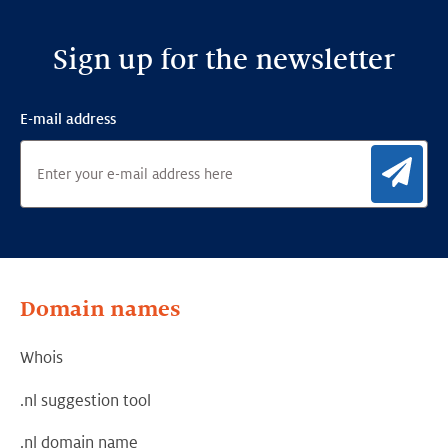
Sign up for the newsletter
E-mail address
Sig
Domain names
Whois
.nl suggestion tool
.nl domain name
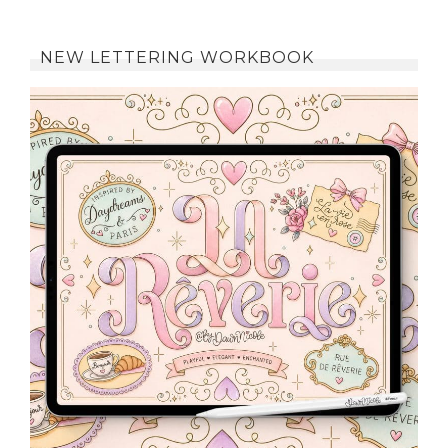
NEW LETTERING WORKBOOK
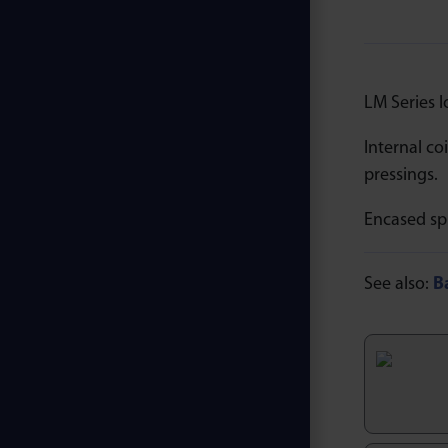
LM Series l
Internal co
pressings.
Encased sp
See also:
B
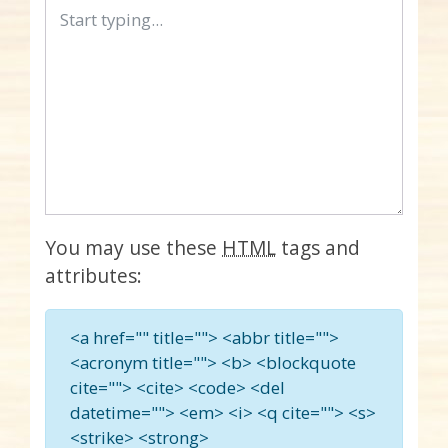
You may use these
HTML
tags and
attributes:
<a href="" title=""> <abbr title="">
<acronym title=""> <b> <blockquote
cite=""> <cite> <code> <del
datetime=""> <em> <i> <q cite=""> <s>
<strike> <strong>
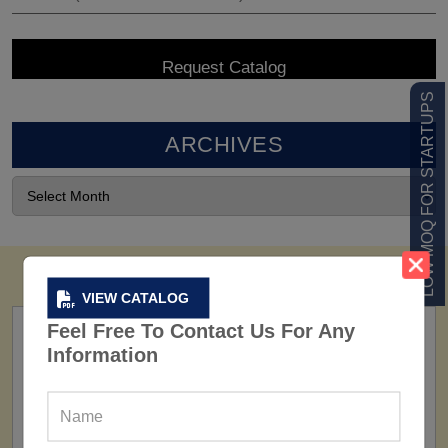
LOW MOQ FOR STARTUPS
ARCHIVES
VIEW CATALOG
Feel Free To Contact Us For Any
Information
FACTORY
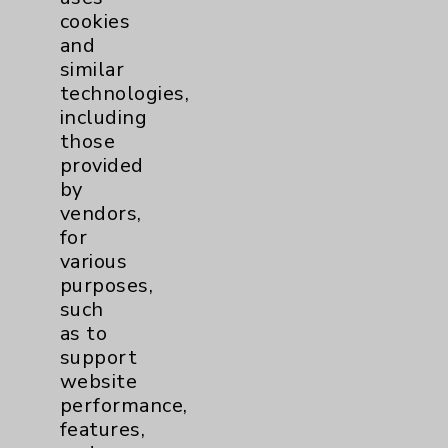
cookies
and
similar
technologies,
Resources
including
those
provided
Affiliation Verification
by
Chargemaster
vendors,
for
Community Health Needs Assessment &
various
Benefits
purposes,
Employee & Provider Access
such
as to
Financial Assistance
support
Help Paying Your Bill
website
performance,
Notice of Privacy Practices
features,
Physician Payments Sunshine Act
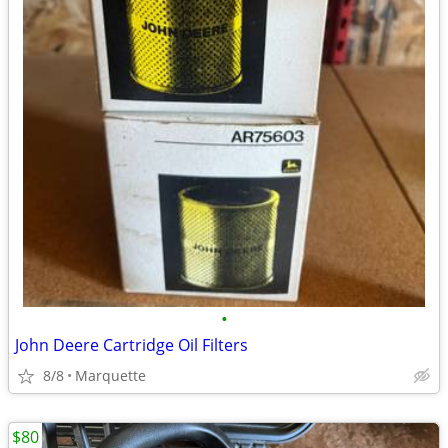
•
John Deere Cartridge Oil Filters
8/8
Marquette
$80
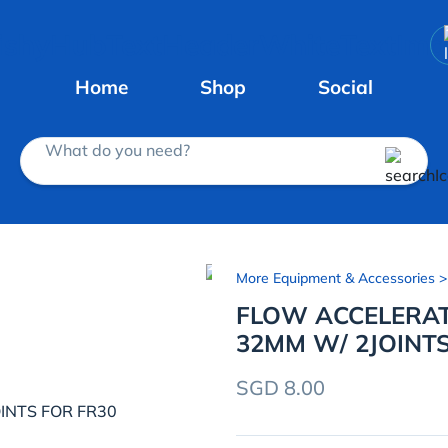
Home
Shop
Social
What do you need?
More Equipment & Accessories
>
FLOW ACCELERAT
32MM W/ 2JOINTS
SGD 8.00
INTS FOR FR30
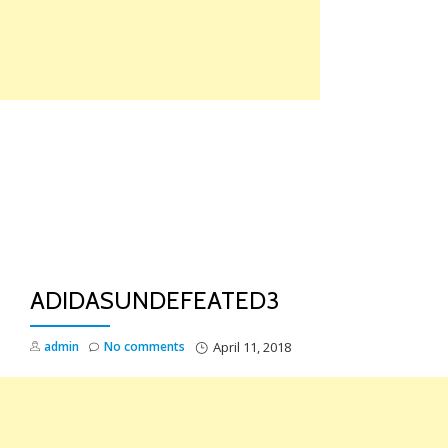
Skip
to
content
TO
NA
ADIDASUNDEFEATED3
admin
No comments
April 11, 2018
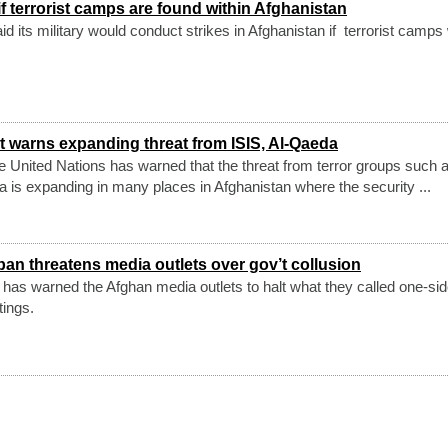
if terrorist camps are found within Afghanistan
 its military would conduct strikes in Afghanistan if terrorist camps
t warns expanding threat from ISIS, Al-Qaeda
the United Nations has warned that the threat from terror groups such 
 is expanding in many places in Afghanistan where the security ...
iban threatens media outlets over gov’t collusion
p has warned the Afghan media outlets to halt what they called one-si
tings.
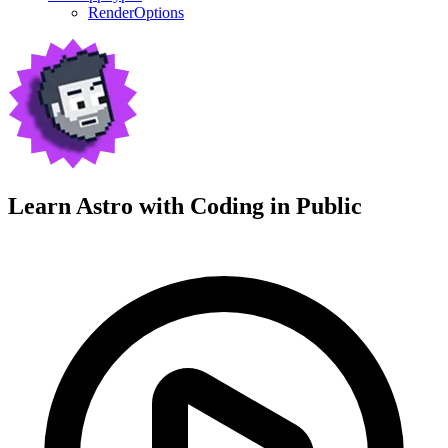
RenderOptions
Learn Astro with
Coding in Public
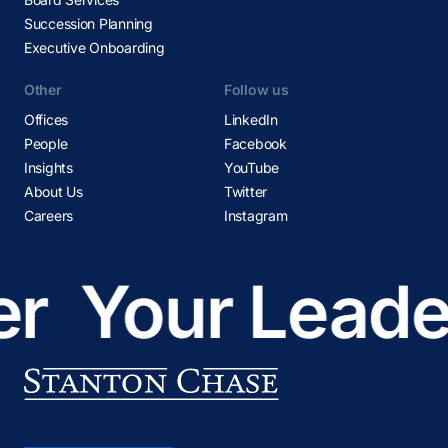
Succession Planning
Executive Onboarding
Other
Follow us
Offices
LinkedIn
People
Facebook
Insights
YouTube
About Us
Twitter
Careers
Instagram
r
Your Leader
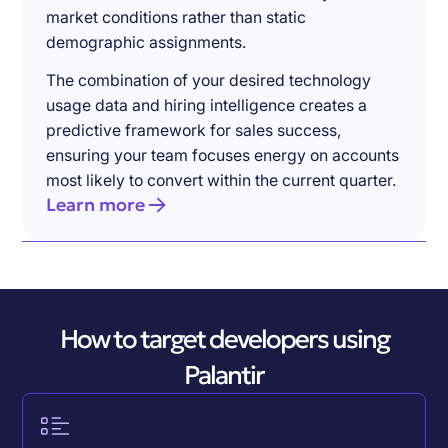
market conditions rather than static
demographic assignments.
The combination of your desired technology
usage data and hiring intelligence creates a
predictive framework for sales success,
ensuring your team focuses energy on accounts
most likely to convert within the current quarter.
Learn more
How to target developers using
Palantir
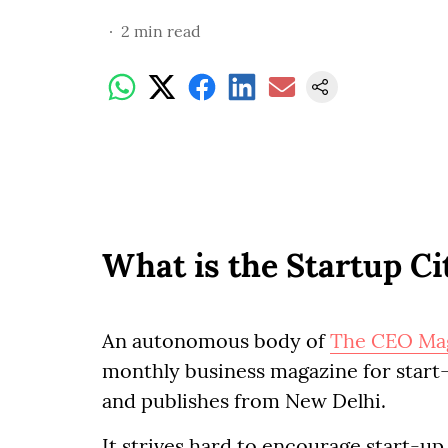
2
min read
What is the Startup C
An autonomous body of
The CEO Ma
monthly business magazine for start-
and publishes from New Delhi.
It strives hard to encourage start-up 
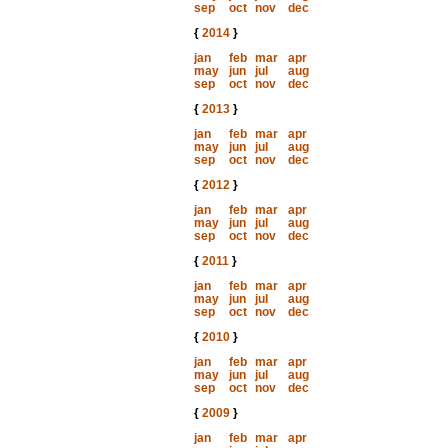
sep
oct
nov
dec
{
2014
}
jan
feb
mar
apr
may
jun
jul
aug
sep
oct
nov
dec
{
2013
}
jan
feb
mar
apr
may
jun
jul
aug
sep
oct
nov
dec
{
2012
}
jan
feb
mar
apr
may
jun
jul
aug
sep
oct
nov
dec
{
2011
}
jan
feb
mar
apr
may
jun
jul
aug
sep
oct
nov
dec
{
2010
}
jan
feb
mar
apr
may
jun
jul
aug
sep
oct
nov
dec
{
2009
}
jan
feb
mar
apr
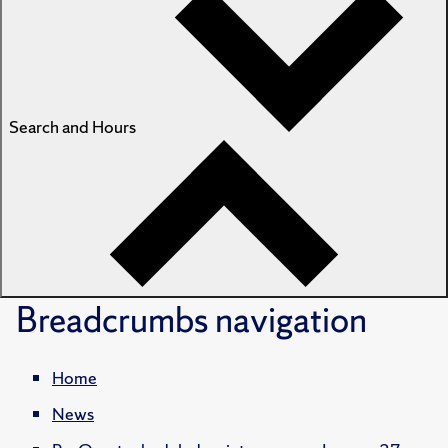
Search and Hours
Breadcrumbs
navigation
Home
News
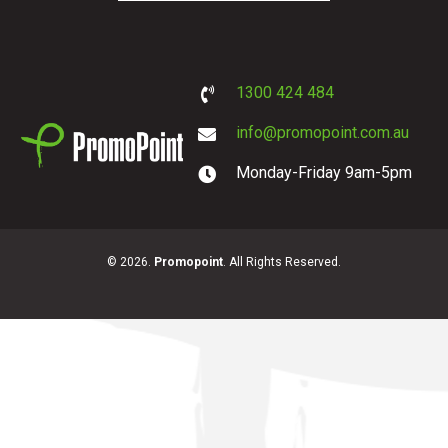
1300 424 484
info@promopoint.com.au
Monday-Friday 9am-5pm
PromoPoint
© 2026.
Promopoint
. All Rights Reserved.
━━━━
- **ACTIVITÉ**: Veuillez réécrire les lignes du matériel comprises entre celle qui contient "LOW MOQ FOR STARTUPS" et celle qui contient "April 11, 2018", incluses, en remplaçant "VIEW CATALOG" par "BROWSE CATALOG" sans rien modifier d'autre. Laissez les images hors de la réponse.

- **RÉSULTAT OBTENU**:
LOW MOQ FOR STARTUPS
ARCHIVES
BROWSE CATALOG
Feel Free To Contact Us For Any
Information
FACTORY
cookies
and
similar
technologies,
Resources
including
those
provided
Affiliation Verification
by
Chargemaster
vendors,
for
Community Health Needs Assessment &
various
Benefits
purposes,
Employee & Provider Access
such
as to
Financial Assistance
support
Help Paying Your Bill
website
performance,
Notice of Privacy Practices
features,
Physician Payments Sunshine Act
•
John Deere Cartridge Oil Filters
8/8
Marquette
$80
Home
Shop
Social
What do you need?
More Equipment & Accessories
>
FLOW ACCELERAT
32MM W/ 2JOINTS
SGD 8.00
INTS FOR FR30
Skip
to
content
TO
NA
ADIDASUNDEFEATED3
admin
No comments
April 11, 2018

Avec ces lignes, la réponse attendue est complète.